Identification of a new partnership in gene expression regulation
On the left, compact chromatin. On the right, decondensed chromatin following the interaction of mutated TFIIH with the GCN5 enzyme.
March 20, 2019
Patients with a combined form of xeroderma pigmentosum and Cockayne syndrome have a wide range of clinical characteristics, including photosensitivity of the skin, predisposition to cancer and developmental disorders. At the origin of this rare genetic disease, a mutation of a subunit of the gene encoding TFIIH that plays a key role both in gene transcription and in gene repair. By studying patients' cells, researchers from Frédéric Coin's team at the IGBMC (CNRS/Inserm/Unistra) showed that the interaction of the TFIIH complex with the GCN5 enzyme leads to an increase in the enzymatic activity of GCN5, resulting in an uncontrolled remodelling of the chromatin and an overexpression of a large number of genes that may cause certain symptoms in patients.These results are published on March 20, 2019 in the journal Nature Communication.
In eukaryotic cells, the genetic material is organized into a complex structure of DNA and proteins called chromatin. Its configuration, which can be condensed or decondensed, impacts gene expression. By studying the cells of patients with both xeroderma pigmentosum and Cockayne syndrome, Frédéric Coin's team observed that the interaction of the TFIIH factor from patient’s cells with the GCN5 enzyme leads to the decondensation of chromatin and the overexpression of a large number of genes. The researchers then showed that by inhibiting the action of the GCN5 enzyme, chromatin returned to its compact form and genes were no longer overexpressed. This work suggests that the action of drugs inhibiting GCN5 could be used to treat patients with these rare genetic diseases.
The researchers also observed that a number of overexpressed genes in these patients were also overexpressed in patients with Cockayne syndrome alone due to mutations in other genes, showing that there may be a transcriptional signature associated with this disease. Such a signature would improve the diagnosis of Cockayne's syndrome.

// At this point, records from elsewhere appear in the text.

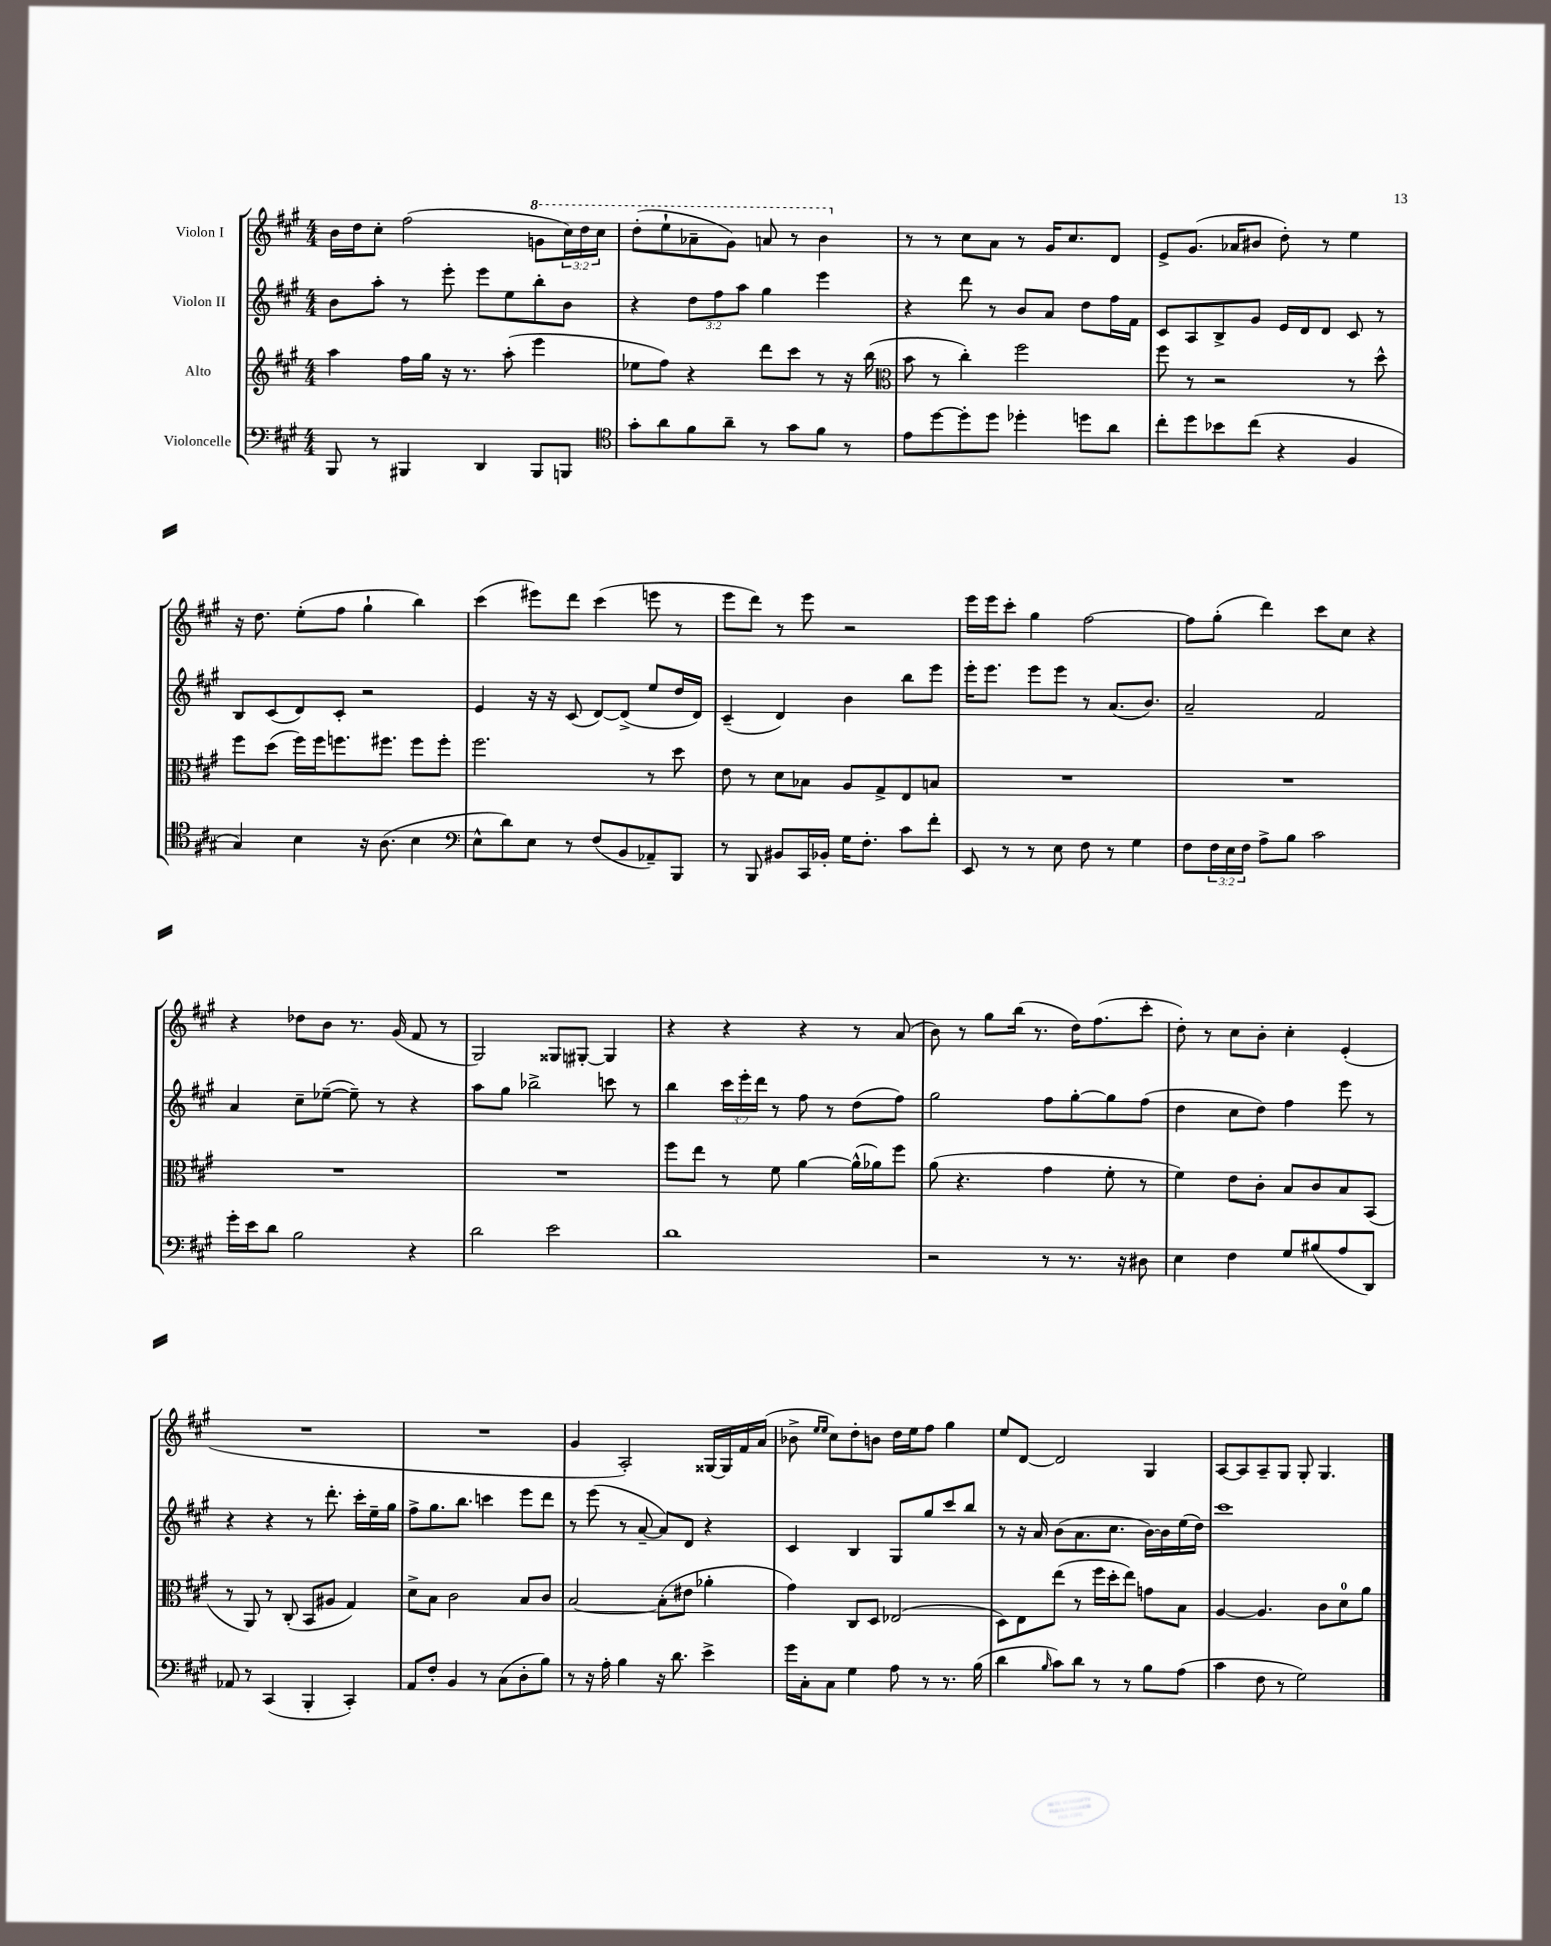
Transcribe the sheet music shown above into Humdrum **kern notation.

**kern	**kern	**kern	**kern
*staff4	*staff3	*staff2	*staff1
*clefF4	*clefG2	*clefG2	*clefG2
*k[f#c#g#]	*k[f#c#g#]	*k[f#c#g#]	*k[f#c#g#]
*M4/4	*M4/4	*M4/4	*M4/4
8BBB	4aa	8b	16b
.	.	.	16dd
8r	.	8aa'	8cc#'
4BBB#	16ff#	8r	(2ff#
.	16gg#	.	.
.	16r	8eee'	.
.	8.r	.	.
4DD	.	8eee	.
.	(8aa'	8ee	.
8BBB#	4eee	8bb'	8gg
8BBB	.	8b	24ccc#)
.	.	.	24ddd
.	.	.	24ccc#
=	=	=	=
*clefC4	*	*	*
8g#'	8ee-	4r	(8ddd'
8a	8ff#)	.	8eee`
8f#	4r	12dd	8aa-~
.	.	12ff#	.
8a~	.	.	8gg#)
.	.	12aa	.
8r	8ddd	4gg#	8aa
8g#	8ccc#	.	8r
8f#	8r	4eee	4bb
8r	16r	.	.
.	(16bb	.	.
=	=	=	=
*	*clefC3	*	*
8e	8b	4r	8r
[8dd	8r	.	8r
8dd']	4cc#')	8ddd	8cc#
8dd	.	8r	8a
4dd-'	2ff#	8b	8r
.	.	8a	16g#
.	.	.	8.cc#
8dd	.	8dd	.
8a	.	16ff#	8d
.	.	16f#	.
=	=	=	=
8cc#'	8ff#	8c#	8e^
8dd	8r	8A	(8.g#
8b-	2r	8B^	.
.	.	.	16a-
(8cc#	.	8g#	8b#
4r	.	16e	8dd')
.	.	16d	.
.	.	8d	8r
4F#	8r	8c#	4ee
.	8dd^^	8r	.
=	=	=	=
4G#)	8ff#	8B	16r
.	.	.	8.dd
.	(8dd	(8c#	.
4B	16ff#)	8d)	(8ee'
.	16ff#	.	.
.	8.ff	8c#'	8ff#
16r	.	2r	4gg#`
(8.A	8.ff#	.	.
4B	8ff#	.	4bb)
.	8ff#'	.	.
=	=	=	=
*clefF4	*	*	*
8E^^	2.ff#	4e	(4ccc#
8d)	.	.	.
8E	.	16r	8eee#)
.	.	16r	.
8r	.	(8c#	8ddd
(8F#	.	[8d)	(4ccc#
8BB	.	(8d^]	.
8AA-~)	8r	8ee	8eee
8BBB	8dd	16dd	8r
.	.	16d)	.
=	=	=	=
8r	8e	(4c#~	8eee
8BBB	8r	.	8ddd)
8BB#	8d	4d)	8r
16CC#	8B-	.	8eee
16BB-'	.	.	.
16G#	8A	4b	2r
8.F#'	.	.	.
.	8G#^	.	.
8c#	8E	8bb	.
8f#'	8B	8eee	.
=	=	=	=
8EE	1r	16eee'	16eee
.	.	8.eee	16eee
8r	.	.	8ccc#'
8r	.	8eee	4gg#
8E	.	8eee	.
8F#	.	8r	[2ff#
8r	.	(8.a	.
4G#	.	.	.
.	.	8.b)	.
=	=	=	=
8F#	1r	2a~	8ff#]
24F#	.	.	(8gg#'
24E	.	.	.
24F#	.	.	.
8A^	.	.	4ddd)
8B	.	.	.
2c#	.	2f#	8ccc#
.	.	.	8cc#
.	.	.	4r
=	=	=	=
16g#'	1r	4a	4r
16e	.	.	.
8d	.	.	.
2B	.	8cc#~	8dd-
.	.	([8ee-~	8b
.	.	8ee-~])	8.r
.	.	8r	.
.	.	.	(16g#
4r	.	4r	8f#
.	.	.	8r
=	=	=	=
2d	1r	8aa	2G#)
.	.	8gg#	.
.	.	2bb-^	.
2e	.	.	8G##
.	.	.	[8G#'
.	.	8ccc	4G#]
.	.	8r	.
=	=	=	=
1d	8ff#	4bb	4r
.	8ee	.	.
.	8r	24ccc#	4r
.	.	24eee'	.
.	.	24ddd	.
.	8f#	8r	.
.	[4a	8ff#	4r
.	.	8r	.
.	(16a^^]	(8dd	8r
.	16a-)	.	.
.	8ff#	8ff#)	(8a
=	=	=	=
2r	(8a	2gg#	8b)
.	4.r	.	8r
.	.	.	8gg#
.	.	.	(16bb
.	.	.	8.r
8r	4g#	8ff#	.
8.r	.	[8gg#'	16dd)
.	.	.	(8.ff#
.	8f#'	8gg#]	.
16r	.	.	.
8D#	8r	(8ff#	8ccc#'
=	=	=	=
4E	4f#)	4dd	8dd')
.	.	.	8r
4F#	8e	8cc#	8cc#
.	8c#'	8dd)	8b'
8G#	8B	4ff#	4cc#'
(8B#	8c#	.	.
8A	8B	8eee	(4e'
8DD)	(8BB	8r	.
=	=	=	=
8AA-	8r	4r	1r
8r	8AA)	.	.
(4CC#	8r	4r	.
.	(8C#'	.	.
4BBB'	8BB	8r	.
.	8A#	8.ddd'	.
4CC#')	4G#)	.	.
.	.	16ccc#'	.
.	.	16ee~	.
.	.	16gg#	.
=	=	=	=
8AA	8d^	8ff#^	1r
8F#'	8B	8.gg#	.
4BB	2c#	.	.
.	.	8.bb	.
8r	.	4ccc	.
(8C#	.	.	.
8D'	8B	8eee	.
8B)	8c#	8ddd	.
=	=	=	=
8r	[2B	8r	4g#
16r	.	(8eee	.
16A'	.	.	.
4B	.	8r	2A')
.	.	[8a~	.
16r	(8B']	8a])	.
8.d	.	.	.
.	8e#	8d	.
4e^	4a-'	4r	[16G##
.	.	.	16G##]
.	.	.	16f#
.	.	.	(16a
=	=	=	=
16g#	4g#)	4c#	8b-^
16C#'	.	.	.
.	.	.	16qqee
.	.	.	16qqee
8C#	.	.	8cc#)
4G#	8C#	4B	8dd'
.	8D	.	8b
8A	(2E-	8G#	16dd
.	.	.	16ee
8r	.	8gg#	8ff#
8.r	.	8ccc#	4gg#
.	.	8bb	.
(16B	.	.	.
=	=	=	=
4d	8D)	8r	8ee
.	8E	16r	[8d
.	.	16a	.
16qqB	.	.	.
8c#)	(8ee	(8b	2d]
8d	8r	8.a	.
8r	16ff#	.	.
.	16dd'	8.cc#	.
8r	8ee)	.	.
8B	8g	[16b)	4G#
.	.	16b]	.
(8A	8B	(16ee	.
.	.	16dd)	.
=	=	=	=
4c#	[4A	1ccc#	[8A
.	.	.	8A]
8F#	4.A]	.	8A~
8r	.	.	8G#
2G#)	.	.	8G#'
.	8c#	.	4.G#
.	8d	.	.
.	8a	.	.
==	==	==	==
*-	*-	*-	*-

In addition, since TFIIH and GCN5 are also involved in cancer, the deregulation of the TFIIH/GCN5 interaction observed in these patients could in some cases also be the cause of excessive proliferation of tumor cells.
This research establishes the key role of the interaction between the TFIIH factor and the GCN5 enzyme in the regulation of chromatin and gene expression, paving the way for new diagnostic and therapeutic approaches for the treatment of genetic diseases and rare cancers in which TFIIH is mutated.
This study was funded by the ANR, the ARC Foundation, the European Research Council, France Genomics, the Foundation for Medical Research and the Scientific and Technological Research Council of Turkey.